Great review! And thanks for the extra info. It makes perfect sense to me that Whedon would step in and make sure things mesh with the Avengers. (am sooo looking forward to that one!)

Did you see the little Easter egg after the credits? Looks like we'll have some brilliant scenes between Stark and the other heroes! ;o)

Josie Kafka said...

In preparation for finally seeing The Avengers on Tuesday, I watched bits of Thor, all of Iron Man 2, and this movie this week.

While Captain America was fun, I have to admit I longed for a bit more sarcasm. I know that's not really in keeping with his personality, but maybe Sebastian Stan's character could have gotten a few more quips?

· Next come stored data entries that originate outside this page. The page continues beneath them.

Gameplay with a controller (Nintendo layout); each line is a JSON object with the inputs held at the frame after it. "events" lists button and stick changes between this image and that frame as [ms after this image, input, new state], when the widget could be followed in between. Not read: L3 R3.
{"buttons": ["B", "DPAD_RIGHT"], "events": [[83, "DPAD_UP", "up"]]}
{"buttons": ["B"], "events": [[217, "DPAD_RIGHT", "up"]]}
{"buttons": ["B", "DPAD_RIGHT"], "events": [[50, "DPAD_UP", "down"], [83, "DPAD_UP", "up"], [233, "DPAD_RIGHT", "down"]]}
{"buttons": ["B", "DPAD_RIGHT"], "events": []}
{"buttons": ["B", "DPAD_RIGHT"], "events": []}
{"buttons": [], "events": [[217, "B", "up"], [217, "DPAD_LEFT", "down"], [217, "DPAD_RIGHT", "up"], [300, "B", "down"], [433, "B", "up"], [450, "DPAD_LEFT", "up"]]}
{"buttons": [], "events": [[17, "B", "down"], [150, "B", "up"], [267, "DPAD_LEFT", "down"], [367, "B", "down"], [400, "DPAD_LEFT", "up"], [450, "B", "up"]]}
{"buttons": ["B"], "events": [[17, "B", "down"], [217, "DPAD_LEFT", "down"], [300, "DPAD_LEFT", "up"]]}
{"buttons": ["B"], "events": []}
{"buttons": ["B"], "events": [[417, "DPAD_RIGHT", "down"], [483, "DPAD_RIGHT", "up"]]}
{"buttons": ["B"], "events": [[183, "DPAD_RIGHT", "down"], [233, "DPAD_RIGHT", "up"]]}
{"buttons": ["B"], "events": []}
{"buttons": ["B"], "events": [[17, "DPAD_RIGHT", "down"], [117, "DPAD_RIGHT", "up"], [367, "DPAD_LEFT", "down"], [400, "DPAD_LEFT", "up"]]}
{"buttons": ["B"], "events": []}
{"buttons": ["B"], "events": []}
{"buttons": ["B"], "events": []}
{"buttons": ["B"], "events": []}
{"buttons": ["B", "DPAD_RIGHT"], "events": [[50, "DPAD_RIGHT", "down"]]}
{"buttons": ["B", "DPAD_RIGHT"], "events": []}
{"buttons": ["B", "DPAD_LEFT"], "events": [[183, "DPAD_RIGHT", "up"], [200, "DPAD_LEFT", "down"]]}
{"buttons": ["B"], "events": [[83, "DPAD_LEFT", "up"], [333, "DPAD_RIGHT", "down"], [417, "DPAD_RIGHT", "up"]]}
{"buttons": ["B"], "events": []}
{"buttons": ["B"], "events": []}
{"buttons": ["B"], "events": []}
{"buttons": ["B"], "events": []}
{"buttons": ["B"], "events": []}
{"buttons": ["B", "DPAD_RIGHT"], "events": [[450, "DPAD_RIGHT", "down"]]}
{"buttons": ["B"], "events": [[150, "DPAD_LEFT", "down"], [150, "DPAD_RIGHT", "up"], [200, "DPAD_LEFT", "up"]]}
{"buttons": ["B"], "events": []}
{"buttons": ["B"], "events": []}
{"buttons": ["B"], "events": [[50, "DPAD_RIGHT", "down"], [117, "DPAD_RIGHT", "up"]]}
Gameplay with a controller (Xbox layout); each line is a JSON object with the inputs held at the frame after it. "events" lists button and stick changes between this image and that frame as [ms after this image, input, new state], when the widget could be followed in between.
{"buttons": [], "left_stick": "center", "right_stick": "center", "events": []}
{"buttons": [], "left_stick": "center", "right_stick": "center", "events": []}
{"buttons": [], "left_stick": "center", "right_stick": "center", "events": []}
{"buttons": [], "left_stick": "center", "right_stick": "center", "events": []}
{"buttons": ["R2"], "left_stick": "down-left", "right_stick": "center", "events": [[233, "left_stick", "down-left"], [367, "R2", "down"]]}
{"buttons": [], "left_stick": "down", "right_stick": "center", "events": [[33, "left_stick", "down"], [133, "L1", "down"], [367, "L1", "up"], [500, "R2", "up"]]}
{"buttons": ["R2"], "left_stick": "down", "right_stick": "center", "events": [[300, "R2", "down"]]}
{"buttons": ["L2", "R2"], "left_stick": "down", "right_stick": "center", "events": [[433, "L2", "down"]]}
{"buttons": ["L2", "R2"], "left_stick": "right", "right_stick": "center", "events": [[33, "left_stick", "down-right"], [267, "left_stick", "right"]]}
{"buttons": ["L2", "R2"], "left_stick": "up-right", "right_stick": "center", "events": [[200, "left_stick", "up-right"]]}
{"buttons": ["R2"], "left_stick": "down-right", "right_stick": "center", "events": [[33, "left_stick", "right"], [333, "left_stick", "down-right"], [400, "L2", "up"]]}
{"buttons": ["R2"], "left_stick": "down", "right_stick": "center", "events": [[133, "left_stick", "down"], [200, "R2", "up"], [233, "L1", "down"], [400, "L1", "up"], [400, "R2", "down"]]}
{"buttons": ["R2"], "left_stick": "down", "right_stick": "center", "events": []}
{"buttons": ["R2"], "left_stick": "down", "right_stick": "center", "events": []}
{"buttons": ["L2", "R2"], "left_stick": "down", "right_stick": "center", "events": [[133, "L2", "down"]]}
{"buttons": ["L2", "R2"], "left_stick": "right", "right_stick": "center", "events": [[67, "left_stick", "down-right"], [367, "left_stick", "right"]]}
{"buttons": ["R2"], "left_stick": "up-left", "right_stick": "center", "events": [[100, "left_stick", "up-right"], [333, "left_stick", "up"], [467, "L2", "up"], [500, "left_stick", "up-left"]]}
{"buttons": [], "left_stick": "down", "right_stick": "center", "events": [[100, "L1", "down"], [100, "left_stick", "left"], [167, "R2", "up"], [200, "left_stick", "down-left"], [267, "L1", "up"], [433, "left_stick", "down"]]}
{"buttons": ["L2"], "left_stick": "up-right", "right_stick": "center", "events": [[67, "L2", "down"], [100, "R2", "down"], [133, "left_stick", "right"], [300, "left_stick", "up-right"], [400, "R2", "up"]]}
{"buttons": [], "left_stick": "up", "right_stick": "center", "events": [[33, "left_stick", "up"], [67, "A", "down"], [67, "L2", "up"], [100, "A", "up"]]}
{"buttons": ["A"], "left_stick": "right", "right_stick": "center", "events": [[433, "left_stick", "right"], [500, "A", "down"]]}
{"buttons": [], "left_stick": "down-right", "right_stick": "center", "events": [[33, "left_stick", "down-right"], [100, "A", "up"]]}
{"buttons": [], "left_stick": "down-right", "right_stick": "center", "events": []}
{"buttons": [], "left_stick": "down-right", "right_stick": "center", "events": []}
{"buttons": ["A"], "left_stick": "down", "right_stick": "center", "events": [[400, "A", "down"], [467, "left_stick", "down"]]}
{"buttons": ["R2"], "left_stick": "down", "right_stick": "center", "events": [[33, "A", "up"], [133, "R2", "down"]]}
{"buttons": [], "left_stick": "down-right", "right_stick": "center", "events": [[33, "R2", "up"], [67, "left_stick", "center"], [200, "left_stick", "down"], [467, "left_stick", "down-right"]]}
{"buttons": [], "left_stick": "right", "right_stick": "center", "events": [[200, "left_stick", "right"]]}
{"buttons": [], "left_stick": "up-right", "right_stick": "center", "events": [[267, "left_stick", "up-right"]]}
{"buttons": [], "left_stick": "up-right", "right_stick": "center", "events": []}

Aside from that one quibble, this was lots of fun. I loved the tie-in with Thor's opening scene in the same (unpronounceable and unspellable, to me) town in Norway. I loved the blue energy thing that appears in Thor, Iron-Man 2, and this film. And I loved the utter randomness of Natalie Dormer in a bit part.

sunbunny said...

"Curse of Underwritten Superhero Love Interests" is a large part of why I generally dislike superhero movies. The hero is handsome and heroic and the pretty young thing falls for him without ever having to develop a personality. Annoying.

That said, I could Chris Evans up with a spoon. His shoulder to waist ratio is downright ridiculous. He looks like a caricature of a really handsome man.

Anonymous said...

I think that the reason that thre aren't any Nazis in the movie is that it is a weak spot for comic book heroes in general: Where was Superman during the holocaust? And if we're already addressing Captain America The First Avenger, there isn't a single scene in which a concentration camp, or a death camp are shown. It seems that captain America is only interested in saving his soldiers. They were trying to make it appealing to the general public and avoid any hard questions.

ChrisB said...

If you had told me a year ago how into this Marvel universe I would get, I would have laughed at your lunacy. Jokes on me.

I will admit that I let out a fangirl squeal of joy during this movie. Not for Chris Evans ( who is admittedly gorgeous), but for Tommy Lee Jones. I have been madly in love with him for years. I adore his snark and his deadpan expression. And, while I agree that he played TLJ, I love when he does so.

Hilarious line about performance enhancing drugs. I laughed out loud. Great review, as always, Mark.